Значит, все пруды пресные. «Откуда же взялось столько пресной воды?» — задумался я. И тут же понял: все дело в водорослях. Водоросли естественным образом непрерывно опресняют морскую воду; вот почему у них такая соленая сердцевина, а стебли покрыты пресной влагой — та просто-напросто сочится изнутри. Я не стал утруждаться вопросами, почему и как это происходит и куда все-таки девается соль. Это меня уже не интересовало. Я попросту рассмеялся и прыгнул в ближайшее озерцо. И чуть было не пошел ко дну: я еще не окреп и не нагулял жира, чтобы легко держаться на поверхности, — но успел ухватиться за край пруда. Слов не подберу описать, как чудесно подействовало на меня это купание в несоленой воде, прозрачной и чистой. За столько дней в открытом море кожа моя задубела, как звериная шкура, а отросшие волосы свалялись и залоснились, точно липучка для мух. Казалось, соль разъедала даже душу, не довольствуясь телом. Поэтому я теперь без малейшего стеснения отмокал в этом озерце на глазах у тысяч сурикат, покуда пресная вода не вымыла из меня всю эту соленую пакость до последнего кристаллика.

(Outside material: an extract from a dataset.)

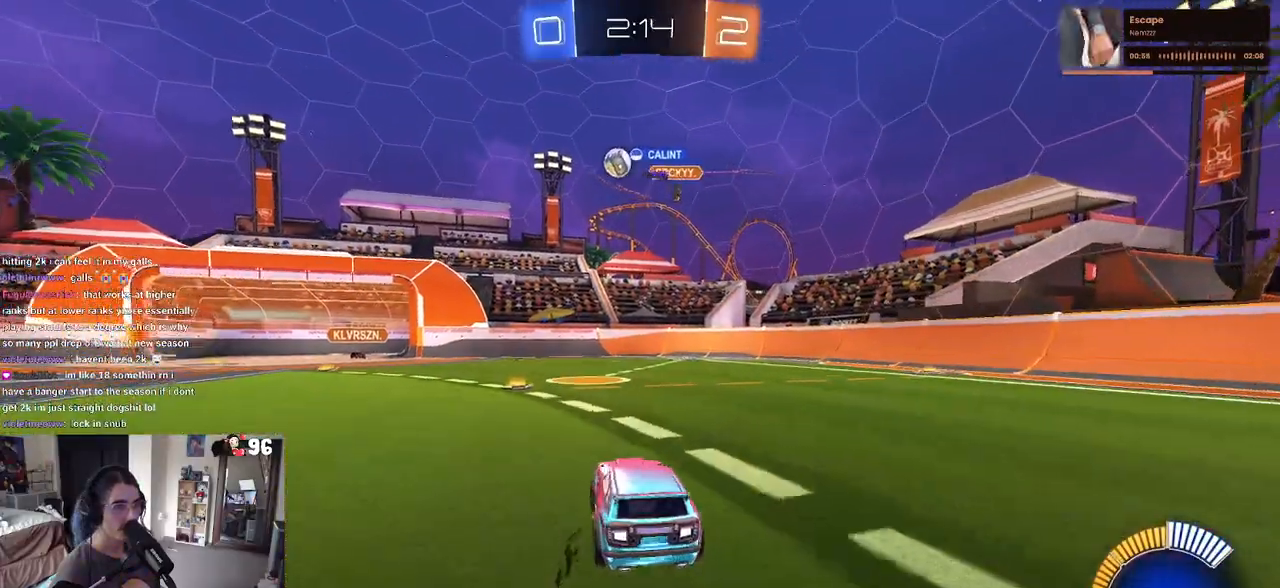
{"buttons": ["R1", "R2"], "left_stick": "left", "right_stick": "center", "events": [[317, "R1", "down"]]}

И вдруг сурикаты отвернулись. Все как одна уставились одновременно в одну сторону. Я выбрался на берег — посмотреть, что там. Ну конечно же! Ричард Паркер. Подтвердились мои подозрения: эти сурикаты не сталкивались с хищниками с незапамятных времен, так что всякое понятие о дистанции бегства и о бегстве как таковом попросту изгладилось из их генетической памяти. Они не ведали страха. Ричард Паркер двигался среди них, сея смерть и опустошение, хватая сурикат окровавленной пастью без разбора и счета, а они знай себе скакали у него под носом, только что не выкрикивая: «Мой черед, мой черед, мой черед!» И сцена эта повторялась вновь и вновь. Ничто на свете не могло вырвать сурикат из их привычного мирка, в котором не было места ничему, кроме прудосозерцательства и пощипывания водорослей. Подкрадывался ли Ричард Паркер неслышным шагом опытного тигра-убийцы, чтобы обрушиться на очередную жертву с громоподобным рыком, или попросту равнодушно слонялся вокруг — им не было дела. Покой их был нерушим. Кротость — превыше всего.